Substantial technical hurdles remain, including efficient power generation and cooling the intense heat from the chips. The Starcloud 2 satellite will feature the largest deployable radiator ever flown on a private satellite, and Johnston expects at least two more iterations of that spacecraft will follow.
Synchronization presents another formidable challenge. The largest data center workloads, particularly for AI training, require hundreds or thousands of GPUs working in tandem. Achieving this in space would demand either enormous single spacecraft or highly reliable laser links between multiple craft flying in formation. Most companies in this field expect these complex workloads will follow after simpler inference tasks are established in orbit.

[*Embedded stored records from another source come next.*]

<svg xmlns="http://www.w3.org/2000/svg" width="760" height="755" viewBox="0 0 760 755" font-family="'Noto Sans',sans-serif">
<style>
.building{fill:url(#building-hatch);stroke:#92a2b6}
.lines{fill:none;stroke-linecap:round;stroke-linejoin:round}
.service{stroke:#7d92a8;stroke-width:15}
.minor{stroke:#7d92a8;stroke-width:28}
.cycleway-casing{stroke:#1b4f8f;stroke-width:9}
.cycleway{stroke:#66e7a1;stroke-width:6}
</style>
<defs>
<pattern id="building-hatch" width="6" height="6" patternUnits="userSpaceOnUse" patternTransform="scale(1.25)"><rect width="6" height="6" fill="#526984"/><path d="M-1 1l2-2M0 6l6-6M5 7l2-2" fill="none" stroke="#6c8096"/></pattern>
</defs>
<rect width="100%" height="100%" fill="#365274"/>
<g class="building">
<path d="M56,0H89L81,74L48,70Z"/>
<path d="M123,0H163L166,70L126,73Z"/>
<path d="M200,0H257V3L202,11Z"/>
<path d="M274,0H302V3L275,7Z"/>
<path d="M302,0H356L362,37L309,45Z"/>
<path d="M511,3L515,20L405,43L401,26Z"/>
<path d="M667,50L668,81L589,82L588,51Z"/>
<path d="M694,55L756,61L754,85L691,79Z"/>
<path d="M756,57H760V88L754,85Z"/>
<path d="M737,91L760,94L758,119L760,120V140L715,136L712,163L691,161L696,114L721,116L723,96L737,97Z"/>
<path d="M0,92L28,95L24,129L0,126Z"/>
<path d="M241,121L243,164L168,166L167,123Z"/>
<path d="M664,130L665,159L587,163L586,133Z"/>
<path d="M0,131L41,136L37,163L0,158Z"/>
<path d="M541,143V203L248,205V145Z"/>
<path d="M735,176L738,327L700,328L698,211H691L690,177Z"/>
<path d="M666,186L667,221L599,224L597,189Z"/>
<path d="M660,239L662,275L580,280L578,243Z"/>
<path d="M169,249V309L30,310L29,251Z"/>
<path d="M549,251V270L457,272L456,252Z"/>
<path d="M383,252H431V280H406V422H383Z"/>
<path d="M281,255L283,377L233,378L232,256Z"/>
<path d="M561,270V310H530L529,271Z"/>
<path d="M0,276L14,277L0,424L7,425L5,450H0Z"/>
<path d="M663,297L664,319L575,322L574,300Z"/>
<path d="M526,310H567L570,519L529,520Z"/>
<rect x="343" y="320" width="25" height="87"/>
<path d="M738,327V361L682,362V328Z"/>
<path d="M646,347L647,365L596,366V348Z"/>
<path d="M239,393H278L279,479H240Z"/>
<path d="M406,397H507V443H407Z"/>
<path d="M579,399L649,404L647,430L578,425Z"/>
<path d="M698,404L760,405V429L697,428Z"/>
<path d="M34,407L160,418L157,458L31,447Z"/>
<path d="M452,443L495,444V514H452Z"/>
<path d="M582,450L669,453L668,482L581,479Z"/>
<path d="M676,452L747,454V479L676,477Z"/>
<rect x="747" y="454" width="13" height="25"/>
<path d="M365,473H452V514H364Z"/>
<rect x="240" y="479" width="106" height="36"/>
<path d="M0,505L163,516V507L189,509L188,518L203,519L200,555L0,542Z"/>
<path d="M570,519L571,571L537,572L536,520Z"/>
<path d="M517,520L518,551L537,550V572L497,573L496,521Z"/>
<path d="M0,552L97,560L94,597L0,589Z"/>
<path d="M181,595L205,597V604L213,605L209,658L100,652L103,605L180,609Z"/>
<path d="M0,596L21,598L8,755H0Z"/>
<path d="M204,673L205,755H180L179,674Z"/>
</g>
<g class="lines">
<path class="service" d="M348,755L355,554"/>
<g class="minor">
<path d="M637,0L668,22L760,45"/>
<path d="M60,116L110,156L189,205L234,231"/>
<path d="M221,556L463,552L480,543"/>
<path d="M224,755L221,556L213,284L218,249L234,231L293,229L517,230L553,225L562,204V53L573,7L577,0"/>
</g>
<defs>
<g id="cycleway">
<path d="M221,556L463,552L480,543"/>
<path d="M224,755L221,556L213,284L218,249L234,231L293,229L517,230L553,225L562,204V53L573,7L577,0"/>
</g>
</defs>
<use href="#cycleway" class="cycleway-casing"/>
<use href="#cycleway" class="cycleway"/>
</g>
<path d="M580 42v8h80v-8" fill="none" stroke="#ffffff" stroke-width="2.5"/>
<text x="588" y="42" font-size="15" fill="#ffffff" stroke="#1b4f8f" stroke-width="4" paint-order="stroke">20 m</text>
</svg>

Starcloud is not alone in this emerging field. Competitors include Aetherflux, Google’s Project Suncatcher, and Aethero, which launched Nvidia’s first space-based Jetson GPU in 2025. The most significant potential competitor is SpaceX itself, which has sought government permission to operate a million satellites for distributed computing in space.
Competing directly with SpaceX is a daunting prospect, but Johnston believes there is room for multiple players. He notes that SpaceX appears focused on serving its own needs for Grok and Tesla workloads. While they may eventually offer third-party cloud services, Johnston sees Starcloud’s role as fundamentally different, positioning itself as an energy and infrastructure provider in this new frontier.